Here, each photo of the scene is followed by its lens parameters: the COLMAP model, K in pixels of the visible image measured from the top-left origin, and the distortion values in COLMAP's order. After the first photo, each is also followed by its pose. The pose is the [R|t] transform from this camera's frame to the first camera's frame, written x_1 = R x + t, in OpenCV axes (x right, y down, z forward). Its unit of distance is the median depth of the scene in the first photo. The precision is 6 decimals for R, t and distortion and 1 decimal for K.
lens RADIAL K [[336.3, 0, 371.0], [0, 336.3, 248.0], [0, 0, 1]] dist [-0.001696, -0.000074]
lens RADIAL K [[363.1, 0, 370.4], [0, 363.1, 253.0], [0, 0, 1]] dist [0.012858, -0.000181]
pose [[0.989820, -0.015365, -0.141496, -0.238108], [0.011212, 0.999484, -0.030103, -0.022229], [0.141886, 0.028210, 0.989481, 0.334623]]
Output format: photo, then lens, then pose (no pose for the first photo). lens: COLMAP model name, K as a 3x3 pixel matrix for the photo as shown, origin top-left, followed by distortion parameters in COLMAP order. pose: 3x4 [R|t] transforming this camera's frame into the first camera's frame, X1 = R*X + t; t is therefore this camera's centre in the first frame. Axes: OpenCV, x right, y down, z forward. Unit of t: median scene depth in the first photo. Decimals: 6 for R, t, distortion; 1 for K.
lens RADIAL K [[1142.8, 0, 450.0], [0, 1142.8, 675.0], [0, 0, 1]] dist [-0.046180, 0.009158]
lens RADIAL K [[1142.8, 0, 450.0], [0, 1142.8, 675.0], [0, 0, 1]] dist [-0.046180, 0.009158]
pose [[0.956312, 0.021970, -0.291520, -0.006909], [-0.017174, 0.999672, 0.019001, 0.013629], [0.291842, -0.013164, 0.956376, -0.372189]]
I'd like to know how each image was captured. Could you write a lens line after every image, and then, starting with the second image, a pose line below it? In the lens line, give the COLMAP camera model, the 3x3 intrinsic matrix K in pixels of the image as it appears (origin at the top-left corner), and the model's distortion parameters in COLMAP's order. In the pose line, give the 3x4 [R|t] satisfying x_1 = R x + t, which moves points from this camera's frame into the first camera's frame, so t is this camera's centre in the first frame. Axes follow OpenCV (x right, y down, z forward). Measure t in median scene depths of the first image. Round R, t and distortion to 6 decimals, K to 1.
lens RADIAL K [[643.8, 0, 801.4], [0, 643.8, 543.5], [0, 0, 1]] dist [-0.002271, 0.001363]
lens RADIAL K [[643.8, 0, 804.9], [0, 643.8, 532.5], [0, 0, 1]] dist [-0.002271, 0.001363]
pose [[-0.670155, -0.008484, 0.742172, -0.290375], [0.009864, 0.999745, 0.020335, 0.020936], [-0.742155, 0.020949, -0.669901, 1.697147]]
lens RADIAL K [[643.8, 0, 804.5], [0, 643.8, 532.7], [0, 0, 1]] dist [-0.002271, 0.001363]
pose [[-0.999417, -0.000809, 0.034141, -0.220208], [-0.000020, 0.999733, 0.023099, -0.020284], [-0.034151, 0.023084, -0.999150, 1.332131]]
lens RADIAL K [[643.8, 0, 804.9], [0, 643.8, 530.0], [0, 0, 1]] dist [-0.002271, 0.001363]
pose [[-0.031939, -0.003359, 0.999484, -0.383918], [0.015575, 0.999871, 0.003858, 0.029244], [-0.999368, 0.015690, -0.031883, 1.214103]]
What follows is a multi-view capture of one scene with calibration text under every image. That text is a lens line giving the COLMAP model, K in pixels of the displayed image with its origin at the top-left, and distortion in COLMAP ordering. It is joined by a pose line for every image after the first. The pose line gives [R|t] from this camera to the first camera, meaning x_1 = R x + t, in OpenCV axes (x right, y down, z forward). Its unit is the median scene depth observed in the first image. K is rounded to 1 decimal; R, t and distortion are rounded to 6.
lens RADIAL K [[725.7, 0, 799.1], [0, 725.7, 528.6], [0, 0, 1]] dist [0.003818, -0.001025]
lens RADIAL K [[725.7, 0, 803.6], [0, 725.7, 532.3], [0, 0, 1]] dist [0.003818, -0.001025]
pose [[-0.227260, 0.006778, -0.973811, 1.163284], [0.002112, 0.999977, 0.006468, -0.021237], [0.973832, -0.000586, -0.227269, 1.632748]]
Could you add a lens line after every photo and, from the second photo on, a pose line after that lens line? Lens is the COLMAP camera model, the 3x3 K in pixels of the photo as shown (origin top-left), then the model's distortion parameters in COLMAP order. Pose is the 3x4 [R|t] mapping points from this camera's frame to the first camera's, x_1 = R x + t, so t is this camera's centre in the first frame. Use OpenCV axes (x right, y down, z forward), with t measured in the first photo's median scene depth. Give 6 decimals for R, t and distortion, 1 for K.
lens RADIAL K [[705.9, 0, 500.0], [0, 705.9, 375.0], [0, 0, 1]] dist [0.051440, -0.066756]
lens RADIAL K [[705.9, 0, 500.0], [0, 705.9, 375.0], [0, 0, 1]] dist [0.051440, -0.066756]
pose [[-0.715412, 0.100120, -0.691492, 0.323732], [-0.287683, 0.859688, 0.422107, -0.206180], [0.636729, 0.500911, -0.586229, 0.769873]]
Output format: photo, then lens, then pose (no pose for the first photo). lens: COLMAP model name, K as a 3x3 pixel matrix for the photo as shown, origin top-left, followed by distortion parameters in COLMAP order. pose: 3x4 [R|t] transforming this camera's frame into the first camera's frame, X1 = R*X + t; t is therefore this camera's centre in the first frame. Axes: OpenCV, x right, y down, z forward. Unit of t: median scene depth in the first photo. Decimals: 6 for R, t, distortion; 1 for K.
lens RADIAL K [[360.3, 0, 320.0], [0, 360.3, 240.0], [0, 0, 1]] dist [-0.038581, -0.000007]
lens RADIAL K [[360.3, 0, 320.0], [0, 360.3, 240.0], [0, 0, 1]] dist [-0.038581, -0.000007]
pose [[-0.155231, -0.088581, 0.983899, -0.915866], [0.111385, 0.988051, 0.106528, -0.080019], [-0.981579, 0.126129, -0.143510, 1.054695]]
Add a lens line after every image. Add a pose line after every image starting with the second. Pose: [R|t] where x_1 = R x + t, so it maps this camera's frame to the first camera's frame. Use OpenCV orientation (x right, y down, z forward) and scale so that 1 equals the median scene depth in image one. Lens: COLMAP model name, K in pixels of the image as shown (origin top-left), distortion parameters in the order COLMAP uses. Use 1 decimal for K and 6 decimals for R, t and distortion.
========
Problem details | Please lay out everything from the line containing "What follows is" down to the line containing "-0.000586, -0.227269, 1.632748]]", both ends included, as a JSON list of strings with one string per line and blank lines left out.

Answer area |
[
  "What follows is a multi-view capture of one scene with calibration text under every image. That text is a lens line giving the COLMAP model, K in pixels of the displayed image with its origin at the top-left, and distortion in COLMAP ordering. It is joined by a pose line for every image after the first. The pose line gives [R|t] from this camera to the first camera, meaning x_1 = R x + t, in OpenCV axes (x right, y down, z forward). Its unit is the median scene depth observed in the first image. K is rounded to 1 decimal; R, t and distortion are rounded to 6.",
  "lens RADIAL K [[725.7, 0, 799.1], [0, 725.7, 528.6], [0, 0, 1]] dist [0.003818, -0.001025]",
  "lens RADIAL K [[725.7, 0, 803.6], [0, 725.7, 532.3], [0, 0, 1]] dist [0.003818, -0.001025]",
  "pose [[-0.227260, 0.006778, -0.973811, 1.163284], [0.002112, 0.999977, 0.006468, -0.021237], [0.973832, -0.000586, -0.227269, 1.632748]]"
]